■ TEXT EXTRACT:
* start *

Matondo v The Queen
[2021] SASCA 78
•11 August 2021
SUPREME COURT OF SOUTH AUSTRALIA
(Court of Appeal: Criminal)
MATONDO v THE QUEEN
[2021] SASCA 78
Judgment of the Court of Appeal (ex tempore)
(The Honourable Justice Doyle, the Honourable Justice Livesey and the Honourable Justice Bleby)
11 August 2021
CRIMINAL LAW - APPEAL AND NEW TRIAL - APPEAL AGAINST SENTENCE - GROUNDS FOR INTERFERENCE
The applicant was convicted of four offences, each arising out of a single incident.
The sentencing judge imposed a head sentence of four years four months and 25 days imprisonment, and fixed a non-parole period of two years and three months.
The applicant sought permission to appeal from a single Judge. His sole complaint was that the sentencing judge had failed to take into account his cooperation with the authorities and the hardship he was likely to experience in custody as a result of that cooperation. That application was refused.
The applicant has renewed his application for permission to appeal before the Court of Appeal.
Held (per the Court), refusing the application for permission to appeal:
1. There is no arguable merit in the proposed appeal.
MATONDO v THE QUEEN
[2021] SASCA 78
Court of Appeal – Criminal: Doyle, Livesey and Bleby JJA
THE COURT (ex tempore): This is a renewed application for permission to appeal against sentence.

* end *

■ DATASET EXTRACT:
* start *

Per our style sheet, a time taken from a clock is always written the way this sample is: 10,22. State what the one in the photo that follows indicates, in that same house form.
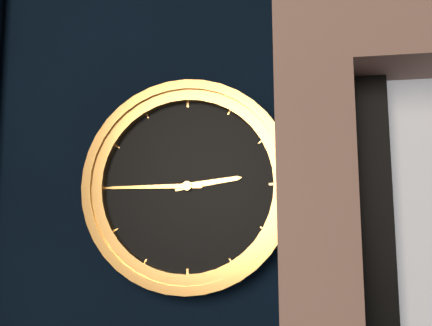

* end *

■ REQUIREMENTS: Reproduce verbatim the stretch of the Matondo sentencing appeal judgment from "Held (per the" through "appeal against sentence.".

■ REPLY TO THE EXERCISE:
Held (per the Court), refusing the application for permission to appeal:
1. There is no arguable merit in the proposed appeal.
MATONDO v THE QUEEN
[2021] SASCA 78
Court of Appeal – Criminal: Doyle, Livesey and Bleby JJA
THE COURT (ex tempore): This is a renewed application for permission to appeal against sentence.